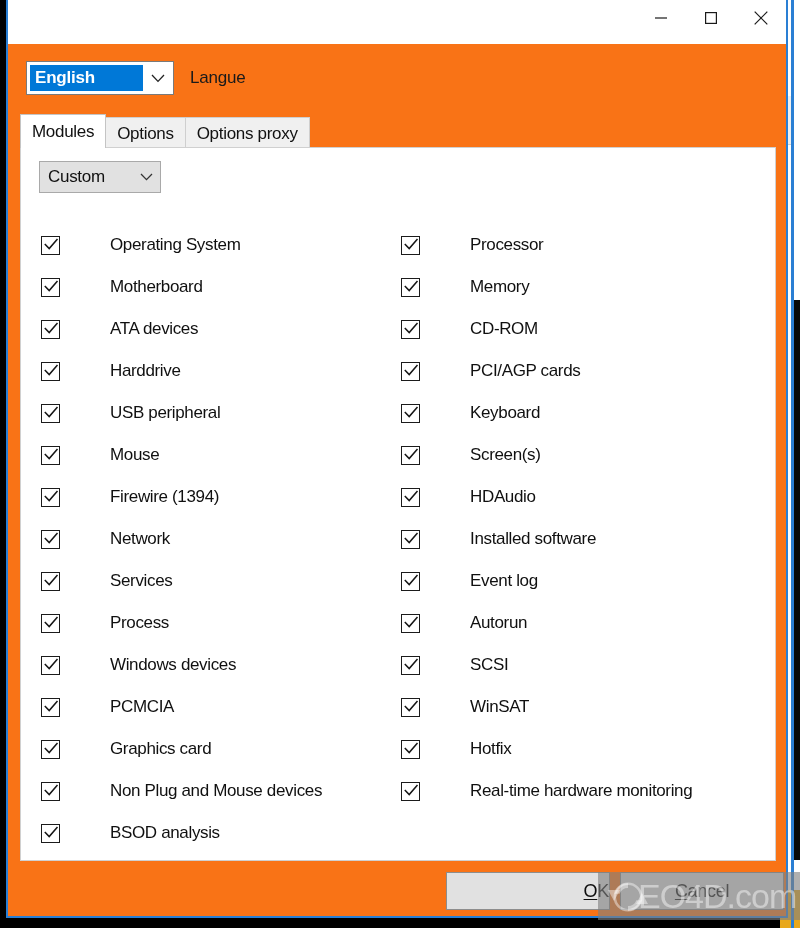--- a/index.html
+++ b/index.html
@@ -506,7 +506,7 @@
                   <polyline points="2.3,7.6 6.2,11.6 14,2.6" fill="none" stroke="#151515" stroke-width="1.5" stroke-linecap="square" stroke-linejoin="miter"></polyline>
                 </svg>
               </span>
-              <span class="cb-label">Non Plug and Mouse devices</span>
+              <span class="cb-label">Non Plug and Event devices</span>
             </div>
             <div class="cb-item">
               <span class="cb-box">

■ WHAT TO DO ■
Pictures stay out. Everything else in the listing gets printed exactly.

■ TASK RESULT ■
--- a/index.html
+++ b/index.html
@@ -506,7 +506,7 @@
                   <polyline points="2.3,7.6 6.2,11.6 14,2.6" fill="none" stroke="#151515" stroke-width="1.5" stroke-linecap="square" stroke-linejoin="miter"></polyline>
                 </svg>
               </span>
-              <span class="cb-label">Non Plug and Mouse devices</span>
+              <span class="cb-label">Non Plug and Event devices</span>
             </div>
             <div class="cb-item">
               <span class="cb-box">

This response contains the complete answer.